The RA does not warrant that this Website, Research Services, information, content, materials, or any other material included on or otherwise made available to you through this Website, their servers, or electronic communication sent by the RA are free of viruses or other harmful components.

Nothing on this Website constitutes, or is meant to constitute, advice of any kind.
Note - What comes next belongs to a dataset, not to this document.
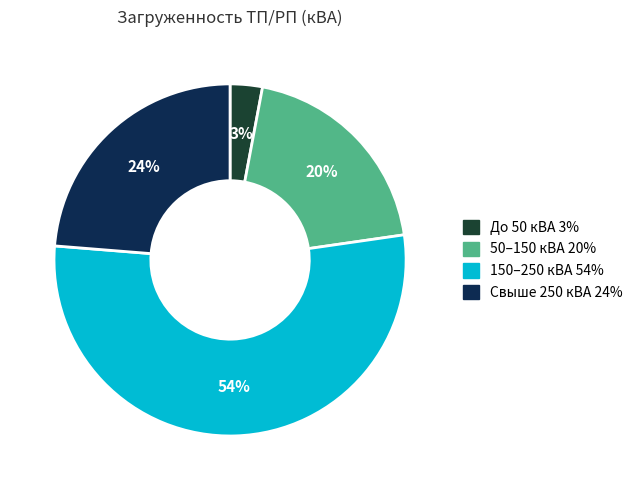

How many segments does this pie chart have?

4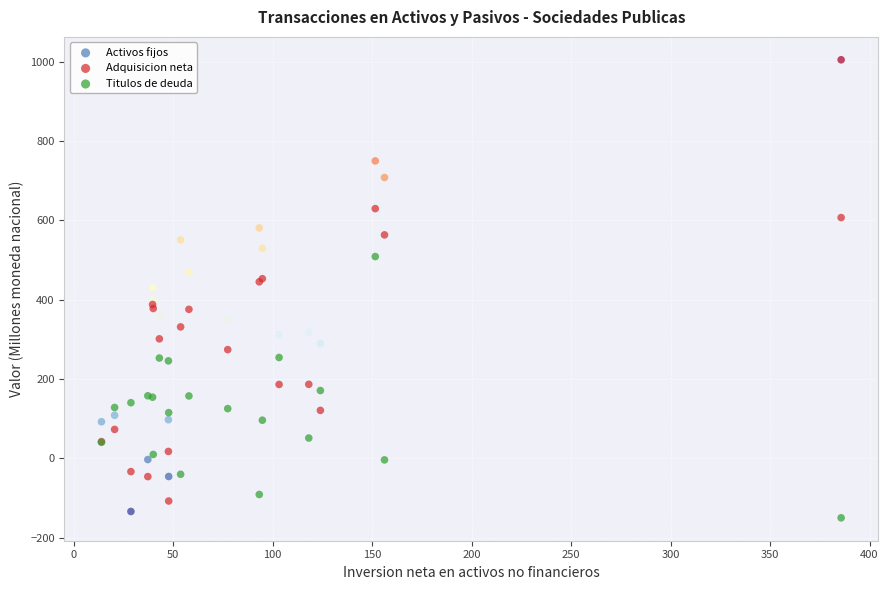

Which series contains the lowest Y value?

Titulos de deuda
Indemnification: The client:

  1. Represents, warrants and covenants that no materials of any kind provided by him/her will:
    1. Violate, plagiarise, or infringe upon the rights of any third party, including copyright, trademark, privacy or other personal or proprietary rights; or
    2. Contain libellous, Prohibited Content or other unlawful material;
  2. Hereby agree to indemnify, defend and hold harmless the RA and all of the RA’s officers, directors, owners, agents, customers/clients, information providers, affiliates, licensors and licensees (collectively, the “Indemnified Parties”) from and against any and all liability and costs, including, without limitation, reasonable advocate’s fees, incurred by the Indemnified Parties in connection with any claim arising out of any breach by the client of these Terms or the foregoing representations, warranties and covenants. The client shall cooperate as fully as reasonably required in the defence of any such claim. The RA reserves the right, at its own expense, to assume the exclusive defence and control of any matter subject to indemnification by the client.

Applicable law: This Website, including the Content and Contributed Content and information contained herein, and the provision of Research Services shall be governed by the Securities and Exchange Board of India, laws of the Republic of India and the courts of Chennai, India which shall retain exclusive jurisdiction to entertain any proceedings in relation to any disputes arising out of the same. As such, the laws of India shall govern any transaction completed using this Website.
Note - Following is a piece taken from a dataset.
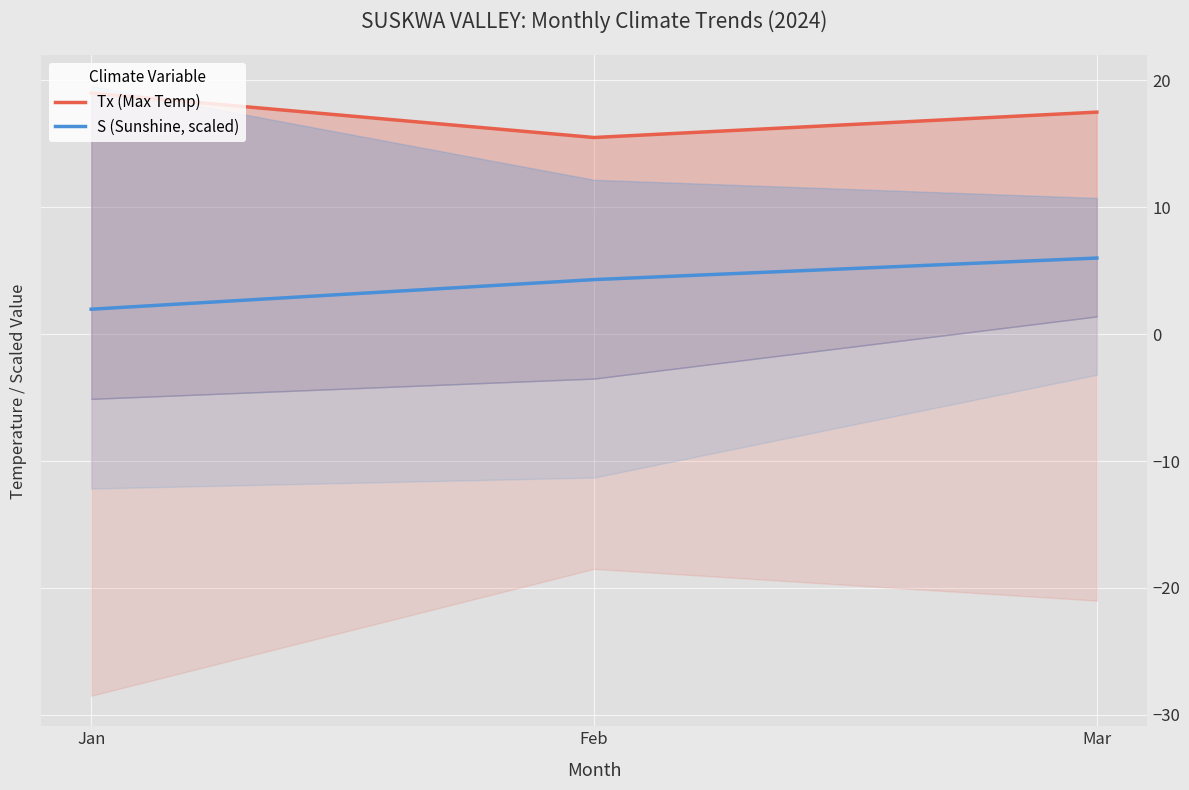

What value does the S (Sunshine, scaled) series have at Mar?

6.0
Information gathered and tracked: Information submitted or collected on the Website or pursuant to the use of the Services is stored in a database. Specifically, we store the username, name, e-mail address, contact number, as submitted or collected on our Website or through the provision of the Research Services. We may use such information to send out occasional promotional materials, including alerts on new Services available, or other promotional and marketing material relating to our clients and customers.

In accordance with the Information Technology Act 2000, the name and the details of the Grievance Officer at PrimeInvestor is provided below:

Mr. Srikanth Meenakshi
PrimeInvestor Financial Research Pvt. Ltd., Registered office: 659, 4th Avenue, D-Sector, Anna Nagar Western Extension, Chennai 600 101.
Email: [email protected]

11. Mandatory notice:

Clients shall be requested to go through Do’s and Don’ts while dealing with RA as specified in SEBI master circular no. SEBI/HO/MIRSD-POD-1/P/CIR/2024/49 dated May 21, 2024 or as may be specified by SEBI from time to time.

12. Optional Centralised Fee Collection Mechanism:

SEBI has operationalized a centralized fee collection mechanism for IA and RA. Under this mechanism, clients shall pay fees to IAs/RAs through a designated platform/portal administered by a recognized Administration and Supervision body. This is an optional mechanism for the registered entities. At this time, PrimeInvestor has opted out of this fee collection mechanism. Therefore, all subscription payments for the Research Services will be through the modes as specified in Clause 5 of these Terms.